— START GIVEN PASSAGE —

The president of NYICA member Nico Asphalt Paving, Inc., similarly attests to its higher labor costs from the Comptroller’s challenged actions as a primary reason why Nico Asphalt Paving unsuccessfully bid for public projects, including the Delphi NYC Department of Environmental Protection Pollution Control Plants, Staten Island School Construction Authority projects, and Metropolitan Transportation Authority (MTA) Bus System projects in New York and Bronx Counties. (Id.; aff of Michael Pietranico 6.) Because the Comptroller has recognized Local 1010 as the predominant union, whose CBA is with GCA, Nico Asphalt Paving, as a member of NYICA, whose CBA is with Local 175, either must pay higher wages than competing contractors that are not NYICA members or must hire Local 1010 members and pay double benefits to work as a subcontractor on public projects won by GCA members’ bids. Therefore Nico Asphalt Paving paid those double benefits, for example, to work on the Prude Construction MTA Bus Project at First Avenue between East 34th and 35th Streets in New York County. (Id. ^ 7.)

The presidents of other NYICA members, Green Gold Development Corp. and Testani Paving Company, Inc., for example, likewise attest that, to work on public projects, the contractors paid double benefits to Local 1010 members whom the contractors hired due to Local 1010’s status as the predominant union. (Id.; aff of Alfonso Taibi 1 7; aff of Gerard Testani f 7.) Again, these examples illustrate the concrete harm caused by respondent Comptroller’s trade classification and designation of Local 1010 as the predominant union for purposes of determining prevailing wages in the trade.

In turn, petitioner union employee members are losing work because their union employers have been underbid on public projects and because, to obtain public project work, the employees must accept the prevailing wages set by the Comptroller under his new trade classification, which are lower than *484their union employers pay. Local 175 union employee members’ NYICA employers hiring Local 1010 members to perform public work, as attested to above, places petitioner employees at a further competitive disadvantage in obtaining work. (Association for a Better Long Is., Inc. v New York State Dept. of Envtl. Conservation, 23 NY3d at 7-8; Troeller v New York City Dept. of Educ., 107 AD3d at 507.)

— END GIVEN PASSAGE —
— START DATA —

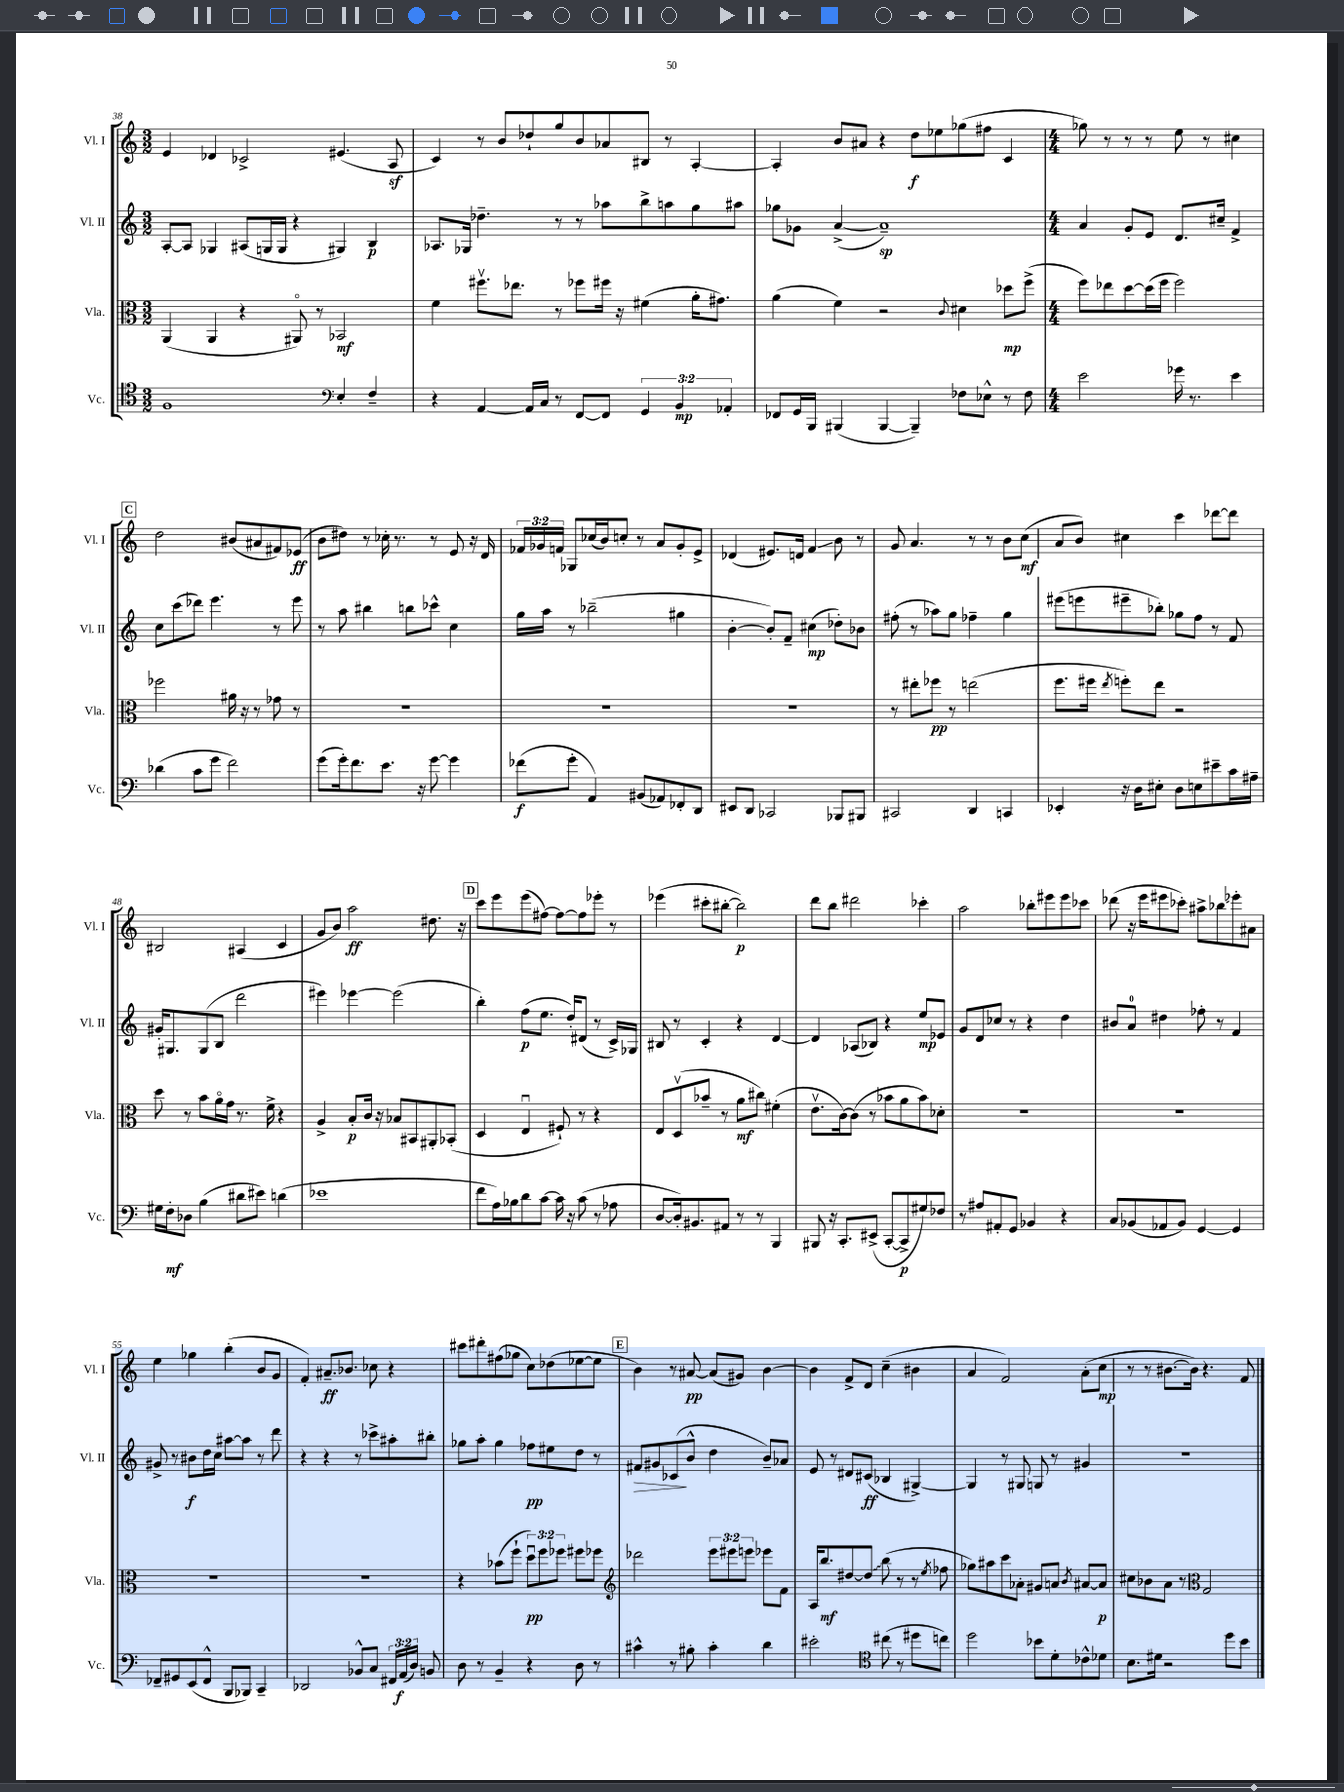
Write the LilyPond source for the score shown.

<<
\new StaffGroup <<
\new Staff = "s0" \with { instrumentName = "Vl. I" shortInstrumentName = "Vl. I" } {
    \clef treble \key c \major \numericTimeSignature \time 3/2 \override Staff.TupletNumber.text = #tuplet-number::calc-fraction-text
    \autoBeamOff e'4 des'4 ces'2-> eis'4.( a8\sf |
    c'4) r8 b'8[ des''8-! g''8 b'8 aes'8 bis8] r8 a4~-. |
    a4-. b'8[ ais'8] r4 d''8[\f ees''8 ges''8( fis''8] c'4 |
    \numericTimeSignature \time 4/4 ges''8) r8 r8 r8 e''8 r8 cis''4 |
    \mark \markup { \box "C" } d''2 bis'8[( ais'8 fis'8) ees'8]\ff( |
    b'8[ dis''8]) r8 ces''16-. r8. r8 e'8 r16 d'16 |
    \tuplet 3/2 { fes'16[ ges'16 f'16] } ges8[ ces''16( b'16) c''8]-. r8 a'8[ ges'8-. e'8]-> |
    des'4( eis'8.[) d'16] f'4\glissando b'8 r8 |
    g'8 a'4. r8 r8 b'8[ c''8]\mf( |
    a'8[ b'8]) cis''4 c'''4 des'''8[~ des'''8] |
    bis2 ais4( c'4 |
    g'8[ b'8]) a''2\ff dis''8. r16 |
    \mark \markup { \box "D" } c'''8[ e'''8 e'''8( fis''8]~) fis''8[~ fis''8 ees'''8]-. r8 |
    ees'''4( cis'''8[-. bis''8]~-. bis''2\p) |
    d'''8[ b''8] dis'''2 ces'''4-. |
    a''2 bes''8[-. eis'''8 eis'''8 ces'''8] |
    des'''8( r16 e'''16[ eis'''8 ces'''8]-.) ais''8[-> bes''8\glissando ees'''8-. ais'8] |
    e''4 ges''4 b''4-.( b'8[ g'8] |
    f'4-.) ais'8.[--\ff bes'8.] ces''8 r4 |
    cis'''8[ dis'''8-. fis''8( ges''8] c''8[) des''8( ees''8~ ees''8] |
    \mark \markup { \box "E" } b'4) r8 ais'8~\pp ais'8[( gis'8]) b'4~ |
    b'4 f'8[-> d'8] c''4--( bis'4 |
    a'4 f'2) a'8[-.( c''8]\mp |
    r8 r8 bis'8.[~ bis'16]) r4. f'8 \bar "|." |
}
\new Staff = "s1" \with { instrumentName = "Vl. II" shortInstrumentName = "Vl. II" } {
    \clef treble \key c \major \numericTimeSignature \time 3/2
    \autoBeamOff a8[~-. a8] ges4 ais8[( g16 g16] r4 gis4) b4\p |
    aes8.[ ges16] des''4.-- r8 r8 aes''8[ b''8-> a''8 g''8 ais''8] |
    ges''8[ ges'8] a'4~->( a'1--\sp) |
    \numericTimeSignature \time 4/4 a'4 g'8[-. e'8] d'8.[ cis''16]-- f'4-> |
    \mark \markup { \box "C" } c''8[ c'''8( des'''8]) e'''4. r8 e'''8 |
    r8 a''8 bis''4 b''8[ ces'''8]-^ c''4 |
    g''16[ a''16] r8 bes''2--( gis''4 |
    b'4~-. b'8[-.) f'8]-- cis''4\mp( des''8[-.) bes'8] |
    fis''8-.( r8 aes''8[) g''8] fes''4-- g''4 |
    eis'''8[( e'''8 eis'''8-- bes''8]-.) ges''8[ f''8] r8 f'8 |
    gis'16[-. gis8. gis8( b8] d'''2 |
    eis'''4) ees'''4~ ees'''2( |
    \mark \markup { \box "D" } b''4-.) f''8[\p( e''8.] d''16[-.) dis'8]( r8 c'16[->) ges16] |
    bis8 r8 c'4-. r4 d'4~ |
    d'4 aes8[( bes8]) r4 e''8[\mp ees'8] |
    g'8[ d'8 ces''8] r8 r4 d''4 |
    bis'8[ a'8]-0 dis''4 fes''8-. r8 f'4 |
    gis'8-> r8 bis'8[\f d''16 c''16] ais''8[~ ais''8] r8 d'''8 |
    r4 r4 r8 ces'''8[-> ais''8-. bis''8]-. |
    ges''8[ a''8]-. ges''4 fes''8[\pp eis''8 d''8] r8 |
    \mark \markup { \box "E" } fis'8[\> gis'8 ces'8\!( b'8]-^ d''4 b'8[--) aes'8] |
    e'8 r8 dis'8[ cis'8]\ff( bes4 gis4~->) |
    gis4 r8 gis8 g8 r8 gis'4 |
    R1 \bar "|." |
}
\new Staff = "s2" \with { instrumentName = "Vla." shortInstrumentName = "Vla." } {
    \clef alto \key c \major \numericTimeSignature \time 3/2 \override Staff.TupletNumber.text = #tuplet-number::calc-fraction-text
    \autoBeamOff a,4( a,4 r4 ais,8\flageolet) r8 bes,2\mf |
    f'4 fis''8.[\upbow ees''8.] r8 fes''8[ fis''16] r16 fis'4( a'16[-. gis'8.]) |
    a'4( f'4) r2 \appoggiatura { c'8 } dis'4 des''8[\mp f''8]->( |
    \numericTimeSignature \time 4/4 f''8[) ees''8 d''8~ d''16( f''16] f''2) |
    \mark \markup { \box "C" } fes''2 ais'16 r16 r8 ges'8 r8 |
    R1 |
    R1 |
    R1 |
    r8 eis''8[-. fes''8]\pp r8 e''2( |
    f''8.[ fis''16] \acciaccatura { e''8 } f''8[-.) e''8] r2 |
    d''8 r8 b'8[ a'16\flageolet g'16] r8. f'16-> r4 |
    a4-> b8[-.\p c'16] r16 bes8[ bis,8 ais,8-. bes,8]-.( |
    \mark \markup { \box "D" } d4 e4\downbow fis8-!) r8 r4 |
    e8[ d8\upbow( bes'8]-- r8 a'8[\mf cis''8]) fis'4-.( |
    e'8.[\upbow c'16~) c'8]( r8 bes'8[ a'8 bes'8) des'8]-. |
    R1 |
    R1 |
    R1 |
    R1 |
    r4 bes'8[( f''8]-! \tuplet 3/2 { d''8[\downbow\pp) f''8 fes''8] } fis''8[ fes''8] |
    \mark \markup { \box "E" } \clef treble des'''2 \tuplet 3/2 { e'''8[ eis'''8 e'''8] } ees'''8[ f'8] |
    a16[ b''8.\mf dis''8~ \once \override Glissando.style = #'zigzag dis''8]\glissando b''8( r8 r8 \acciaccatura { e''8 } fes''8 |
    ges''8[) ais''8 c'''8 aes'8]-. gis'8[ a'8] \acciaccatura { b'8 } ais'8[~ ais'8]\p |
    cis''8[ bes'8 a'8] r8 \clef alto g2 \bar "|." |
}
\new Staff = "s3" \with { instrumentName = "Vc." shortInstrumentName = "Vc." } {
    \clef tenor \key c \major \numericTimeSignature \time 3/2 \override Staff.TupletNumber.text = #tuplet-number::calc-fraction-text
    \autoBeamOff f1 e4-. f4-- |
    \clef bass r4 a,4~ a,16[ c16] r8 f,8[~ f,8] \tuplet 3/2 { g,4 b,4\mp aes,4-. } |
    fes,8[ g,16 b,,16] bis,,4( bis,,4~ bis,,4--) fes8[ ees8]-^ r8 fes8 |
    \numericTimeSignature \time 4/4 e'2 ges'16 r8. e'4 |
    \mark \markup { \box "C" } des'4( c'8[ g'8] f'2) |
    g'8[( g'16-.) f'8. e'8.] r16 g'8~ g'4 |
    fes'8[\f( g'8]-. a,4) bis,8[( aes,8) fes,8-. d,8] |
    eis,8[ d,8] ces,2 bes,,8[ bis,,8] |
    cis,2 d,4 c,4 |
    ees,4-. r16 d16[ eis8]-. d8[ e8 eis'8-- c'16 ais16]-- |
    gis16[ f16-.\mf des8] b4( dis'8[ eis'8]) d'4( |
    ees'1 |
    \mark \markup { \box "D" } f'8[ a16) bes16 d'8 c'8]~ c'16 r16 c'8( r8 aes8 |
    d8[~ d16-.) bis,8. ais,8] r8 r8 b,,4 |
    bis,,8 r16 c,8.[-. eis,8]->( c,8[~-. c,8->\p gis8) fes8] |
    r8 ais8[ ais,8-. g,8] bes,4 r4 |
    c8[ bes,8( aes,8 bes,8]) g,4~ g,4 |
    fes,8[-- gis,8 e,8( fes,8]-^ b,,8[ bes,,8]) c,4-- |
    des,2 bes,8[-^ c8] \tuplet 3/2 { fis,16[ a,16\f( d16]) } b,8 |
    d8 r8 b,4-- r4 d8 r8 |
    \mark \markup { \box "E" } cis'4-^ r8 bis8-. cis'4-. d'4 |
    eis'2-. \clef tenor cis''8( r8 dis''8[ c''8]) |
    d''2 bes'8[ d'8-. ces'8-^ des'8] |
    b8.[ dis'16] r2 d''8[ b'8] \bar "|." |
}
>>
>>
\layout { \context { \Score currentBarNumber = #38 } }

— END DATA —

_PARTS OF THE EXERCISE_:
#1 In the prevailing-wage passage, which union has the Comptroller recognized as the predominant union?
#2 Extend the prevailing-wage passage with the next part, picking up right after its final sentence.
None of these lines are needed for the work here.

_TASK-BY-TASK ANSWERS_:
#1 Local 1010.

#2
In sum, both the members of petitioner employers’ association, NYICA, and the employee members of petitioner union, Local 175, establish their individual standing and hence their organizations’ standing by showing that the prevailing wage determination has injured them. (New York State Assn. of Nurse Anesthetists v Novello, 2 NY3d at 211; Troeller v New York City Dept. of Educ., 107 AD3d at 507; Mulgrew v Board of Educ. of the City School Dist. of the City of N.Y., 75 AD3d 412, 413 [1st Dept 2010]; Uhlfelder v Weinshall, 47 AD3d 169, 181 [1st Dept 2007].) Because their interest in reclassifying their asphalt paving work into a discrete trade is fully consistent with the interests protected by New York Constitution, article I, § 17, and Labor Law § 220 (3), petitioner organizations establish standing to pursue these proceedings; NYICA under Labor Law § 220 (6), and Local 175 under the state constitutional guarantee. (See New York State Assn. of Nurse Anesthetists v Novello, 2 NY3d at 211; Troeller v New York City Dept. of Educ., 107 AD3d at 507-508; Mulgrew v Board of Educ. of the City School Dist. of the City of N.Y., 75 AD3d at 413.)

III. Respondent Comptroller’s Challenged Trade Classification

Labor Law § 220 neither requires nor provides a specific procedure for the Comptroller, in classifying a trade, to evaluate work practices, the types of workers, and the tasks performed (Lantry v State of New York, 6 NY3d at 55), but, at minimum, trade classification does depend on the nature of the work performed. (Id. at 56-57; Metropolitan Movers Assn., Inc. v Liu, 95 AD3d at 598.) Given the Comptroller’s expertise on this subject, his determination may be overturned only if it is unreasonable and without regard to the facts. (Lantry v State of New York, 6 NY3d at 55-56; Metropolitan Movers Assn., Inc. v Liu, 95 AD3d at 598; see Matter of 20 Fifth Ave., LLC v New York State Div. of Hous. & Community Renewal, 109 AD3d 159, 163 [1st Dept 2013].) An administrative agency is required to follow its own precedent, however, so a determination that neither adheres to that precedent nor indicates reasons for *485reaching a different result on comparable facts is arbitrary. (Matter of Terrace Ct., LLC v New York State Div. of Hous. & Community Renewal, 18 NY3d 446, 453 [2012]; Lantry v State of New York, 6 NY3d at 58; Matter of La Casa Di Arturo Inc. v New York City Dept. of Consumer Affairs, 120 AD3d 1107, 1108 [1st Dept 2014].)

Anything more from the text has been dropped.